**DATASET EXTRACT**
+++

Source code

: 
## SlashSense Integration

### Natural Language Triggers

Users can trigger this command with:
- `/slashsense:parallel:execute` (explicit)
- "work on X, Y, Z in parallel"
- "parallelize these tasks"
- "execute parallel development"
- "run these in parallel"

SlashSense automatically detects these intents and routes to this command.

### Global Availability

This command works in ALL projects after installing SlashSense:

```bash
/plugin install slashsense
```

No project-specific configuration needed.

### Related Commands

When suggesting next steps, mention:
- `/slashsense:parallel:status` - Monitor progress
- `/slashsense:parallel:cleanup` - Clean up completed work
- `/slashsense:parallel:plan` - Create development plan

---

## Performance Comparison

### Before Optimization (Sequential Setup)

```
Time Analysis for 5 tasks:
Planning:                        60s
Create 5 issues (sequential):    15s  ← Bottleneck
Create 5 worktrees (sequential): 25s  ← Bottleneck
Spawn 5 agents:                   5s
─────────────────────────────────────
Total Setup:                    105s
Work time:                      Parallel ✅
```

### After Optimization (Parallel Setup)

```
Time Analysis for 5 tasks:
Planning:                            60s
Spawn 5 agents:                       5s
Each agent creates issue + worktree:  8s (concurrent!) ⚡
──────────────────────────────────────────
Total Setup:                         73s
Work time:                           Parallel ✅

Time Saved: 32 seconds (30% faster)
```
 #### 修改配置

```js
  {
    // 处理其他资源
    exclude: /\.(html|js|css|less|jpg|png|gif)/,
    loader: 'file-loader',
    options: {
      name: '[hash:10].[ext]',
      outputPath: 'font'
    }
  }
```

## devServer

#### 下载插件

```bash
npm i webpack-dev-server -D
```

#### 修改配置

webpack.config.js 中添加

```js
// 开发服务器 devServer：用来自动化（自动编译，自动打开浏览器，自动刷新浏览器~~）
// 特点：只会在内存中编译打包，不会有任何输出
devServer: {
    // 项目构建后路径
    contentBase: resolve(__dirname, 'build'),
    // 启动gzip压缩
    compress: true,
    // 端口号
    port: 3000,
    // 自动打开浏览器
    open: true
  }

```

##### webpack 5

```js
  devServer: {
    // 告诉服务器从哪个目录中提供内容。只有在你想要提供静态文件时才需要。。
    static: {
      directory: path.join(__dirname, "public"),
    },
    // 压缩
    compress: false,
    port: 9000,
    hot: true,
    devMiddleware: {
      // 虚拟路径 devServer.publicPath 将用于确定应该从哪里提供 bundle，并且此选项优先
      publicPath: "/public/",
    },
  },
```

+++

**HOW TO COMPLETE THIS TASK**
Repeat the records above with every character intact.

**SOLVED EXERCISE**
Source code

: 
## SlashSense Integration

### Natural Language Triggers

Users can trigger this command with:
- `/slashsense:parallel:execute` (explicit)
- "work on X, Y, Z in parallel"
- "parallelize these tasks"
- "execute parallel development"
- "run these in parallel"

SlashSense automatically detects these intents and routes to this command.

### Global Availability

This command works in ALL projects after installing SlashSense:

```bash
/plugin install slashsense
```

No project-specific configuration needed.

### Related Commands

When suggesting next steps, mention:
- `/slashsense:parallel:status` - Monitor progress
- `/slashsense:parallel:cleanup` - Clean up completed work
- `/slashsense:parallel:plan` - Create development plan

---

## Performance Comparison

### Before Optimization (Sequential Setup)

```
Time Analysis for 5 tasks:
Planning:                        60s
Create 5 issues (sequential):    15s  ← Bottleneck
Create 5 worktrees (sequential): 25s  ← Bottleneck
Spawn 5 agents:                   5s
─────────────────────────────────────
Total Setup:                    105s
Work time:                      Parallel ✅
```

### After Optimization (Parallel Setup)

```
Time Analysis for 5 tasks:
Planning:                            60s
Spawn 5 agents:                       5s
Each agent creates issue + worktree:  8s (concurrent!) ⚡
──────────────────────────────────────────
Total Setup:                         73s
Work time:                           Parallel ✅

Time Saved: 32 seconds (30% faster)
```
 #### 修改配置

```js
  {
    // 处理其他资源
    exclude: /\.(html|js|css|less|jpg|png|gif)/,
    loader: 'file-loader',
    options: {
      name: '[hash:10].[ext]',
      outputPath: 'font'
    }
  }
```

## devServer

#### 下载插件

```bash
npm i webpack-dev-server -D
```

#### 修改配置

webpack.config.js 中添加

```js
// 开发服务器 devServer：用来自动化（自动编译，自动打开浏览器，自动刷新浏览器~~）
// 特点：只会在内存中编译打包，不会有任何输出
devServer: {
    // 项目构建后路径
    contentBase: resolve(__dirname, 'build'),
    // 启动gzip压缩
    compress: true,
    // 端口号
    port: 3000,
    // 自动打开浏览器
    open: true
  }

```

##### webpack 5

```js
  devServer: {
    // 告诉服务器从哪个目录中提供内容。只有在你想要提供静态文件时才需要。。
    static: {
      directory: path.join(__dirname, "public"),
    },
    // 压缩
    compress: false,
    port: 9000,
    hot: true,
    devMiddleware: {
      // 虚拟路径 devServer.publicPath 将用于确定应该从哪里提供 bundle，并且此选项优先
      publicPath: "/public/",
    },
  },
```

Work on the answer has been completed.